Obama yönetiminden yetkililer bu dehşeti itiraf etseler dahi sözkonusu şiddetli
hamleye karşı koyabilecek seçeneklerden hala sakınıyorlar.
Amerikalı yetkililer, Suriye hakkında başka her ne söylerlerse söylesinler,
bir şehrin ve insanlarının yok olmasına seyirci kalarak bizim gerek bireyler
gerekse millet olarak alçaldığımızı kabullenerek sözlerine başlamalılar. Rusya
bir askeri bataklığa daha saplanıyor olabilir; ancak ABD de derin bir ahlaki
bataklık içinde.
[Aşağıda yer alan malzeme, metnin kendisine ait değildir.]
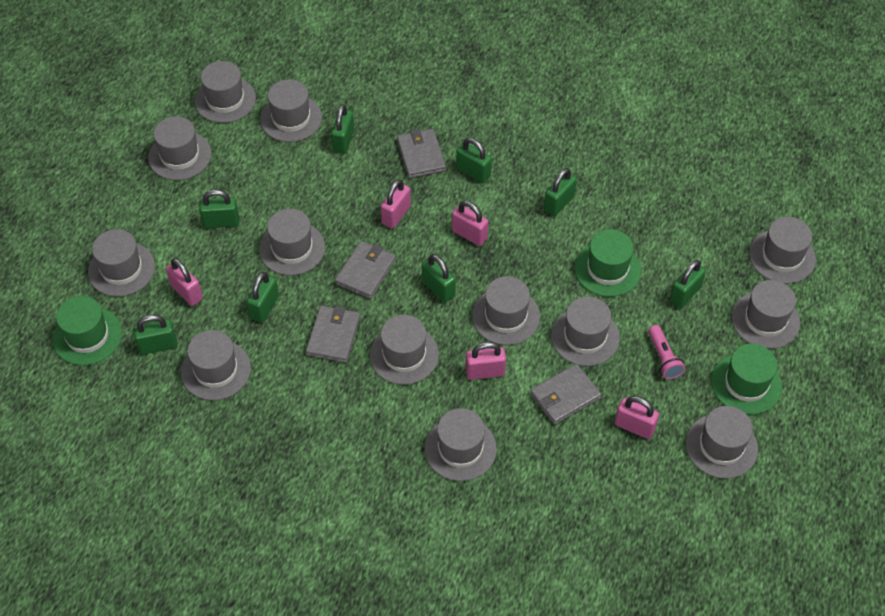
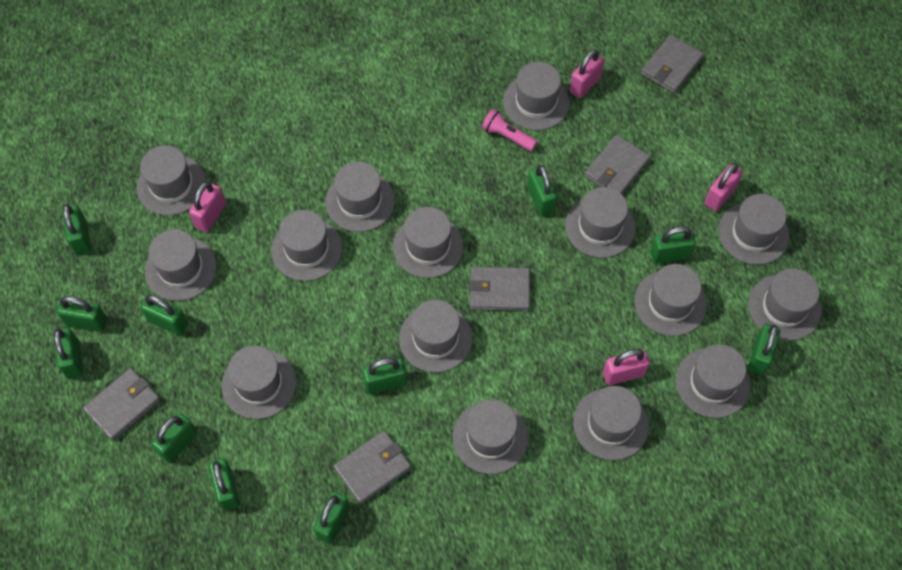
green hat: 3 -> 0
green padlock: 8 -> 11
grey hat: 13 -> 15
grey wallet: 4 -> 5
pink padlock: 5 -> 4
Suriye lekesi ulusal bilincimizden daha uzun yıllar
çıkmayacak.
Amerikalı istihbarat yetkilileri Suriye muhalefetinin iradesini kırma
amaçlı Rus harekâtını ABD ve müttefiklerinin İkinci Dünya Savaşı sırasında
Alman ve Japon şehirlerine yönelik kullandıkları yangın bombalarına
benzetiyorlar. Bugün Rusların kullandığı silahlar ise termobarik bombalar,
yangın çıkaran mühimmatlar, misket bombaları ve sığınak deliciler. Halep’i diri
diri yakmaya kalkıştılar.
Ateşkes müzakereleri iki hafta evvel çökerken Ruslar hastaneleri, ekmek
fırınları önündeki kuyrukları ve sivil yerleşimleri vurdu. Amerikalı bir uzmana
göre mesaj açık: “Teslim ol ki tekrar yemek yiyebilesin”.
Bir Amerikalı istihbarat yetkilisinin tüyler ürpertici değerlendirmesi şu:
“Suriye rejimi ve Rus destekçileri, bir savaş silahı olarak, Halep’teki vahim
insani durumu daha da şiddetlendirmeye dönük önceden hesaplanmış bir yaklaşımı
benimsedi. Hedefleri apaçık: Şehirdeki hayat şartlarını o denli dayanılmaz bir
hale sokacaklar ki muhalefetin silah bırakıp teslim olmaktan başka bir şansı
kalmayacak.”
Şu yavan analitik kelimeleri yeniden bir düşünün: Ruslar sivillerin
ızdırabını “bir savaş silahı” haline getirdi.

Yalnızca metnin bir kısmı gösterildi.